Items from a data source
^^^^^^^^^^^^^^^^

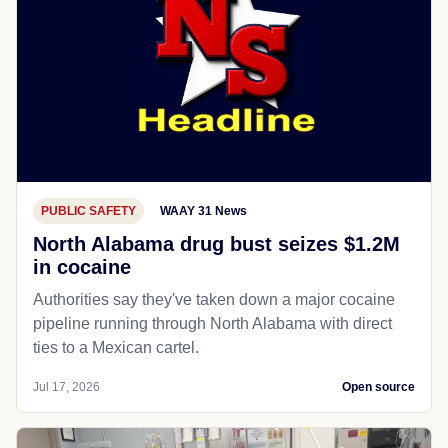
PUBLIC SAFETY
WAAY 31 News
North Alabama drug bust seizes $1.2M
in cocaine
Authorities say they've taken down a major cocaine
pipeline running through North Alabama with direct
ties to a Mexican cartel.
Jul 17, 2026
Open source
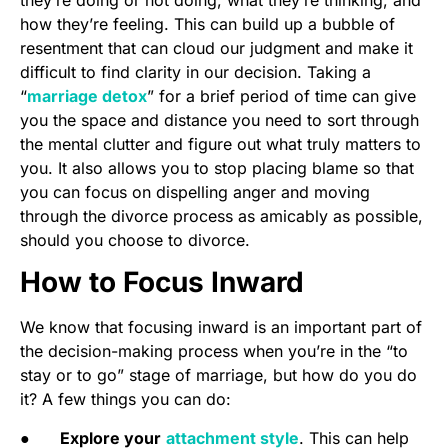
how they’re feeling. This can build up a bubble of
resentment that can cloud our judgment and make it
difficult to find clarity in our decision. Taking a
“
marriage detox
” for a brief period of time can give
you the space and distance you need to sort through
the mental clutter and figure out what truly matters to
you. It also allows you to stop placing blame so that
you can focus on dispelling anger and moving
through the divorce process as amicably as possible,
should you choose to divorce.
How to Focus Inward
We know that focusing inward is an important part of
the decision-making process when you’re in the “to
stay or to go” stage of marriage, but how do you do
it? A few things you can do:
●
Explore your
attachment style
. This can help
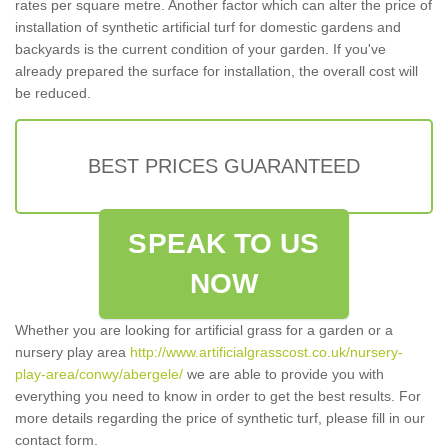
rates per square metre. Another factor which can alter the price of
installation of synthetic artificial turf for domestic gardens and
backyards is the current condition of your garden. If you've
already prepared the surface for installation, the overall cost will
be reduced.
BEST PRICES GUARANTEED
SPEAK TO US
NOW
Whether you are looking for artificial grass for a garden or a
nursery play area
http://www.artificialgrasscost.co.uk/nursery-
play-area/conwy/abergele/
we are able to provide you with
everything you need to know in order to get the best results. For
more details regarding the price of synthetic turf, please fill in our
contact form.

^^^^^^^^^^^^^^^^

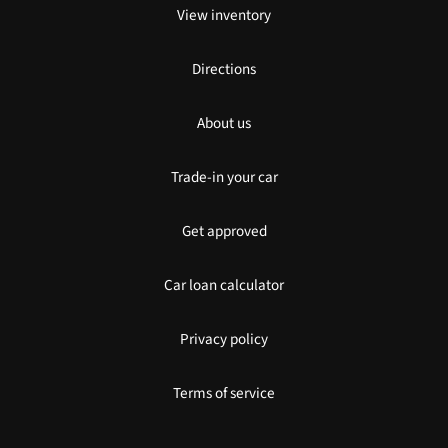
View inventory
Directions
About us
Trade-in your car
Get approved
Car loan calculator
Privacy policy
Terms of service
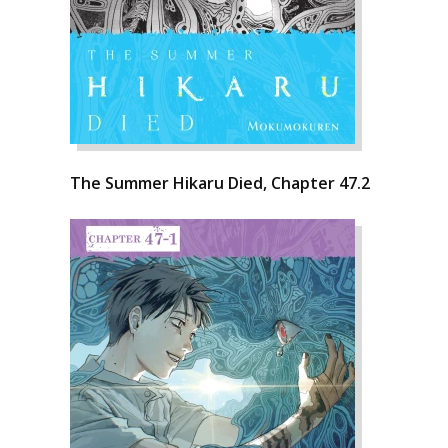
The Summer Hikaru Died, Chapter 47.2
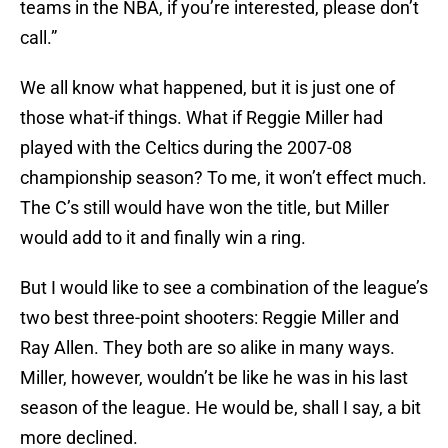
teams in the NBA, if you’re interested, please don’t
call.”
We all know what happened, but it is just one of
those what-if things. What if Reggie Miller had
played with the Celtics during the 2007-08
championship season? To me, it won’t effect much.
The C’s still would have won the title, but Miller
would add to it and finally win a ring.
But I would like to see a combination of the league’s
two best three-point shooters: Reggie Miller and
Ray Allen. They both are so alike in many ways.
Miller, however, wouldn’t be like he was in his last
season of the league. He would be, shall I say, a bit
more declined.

^^^^^^^^^^^^^^^^

**Problem to solve**.
In the stretch from the line containing "rates per square" through the line containing "contact form.", swap "synthetic" for "man-made" and return those lines with nothing else altered.

**Finished task**.
rates per square metre. Another factor which can alter the price of
installation of man-made artificial turf for domestic gardens and
backyards is the current condition of your garden. If you've
already prepared the surface for installation, the overall cost will
be reduced.
BEST PRICES GUARANTEED
SPEAK TO US
NOW
Whether you are looking for artificial grass for a garden or a
nursery play area
http://www.artificialgrasscost.co.uk/nursery-
play-area/conwy/abergele/
we are able to provide you with
everything you need to know in order to get the best results. For
more details regarding the price of man-made turf, please fill in our
contact form.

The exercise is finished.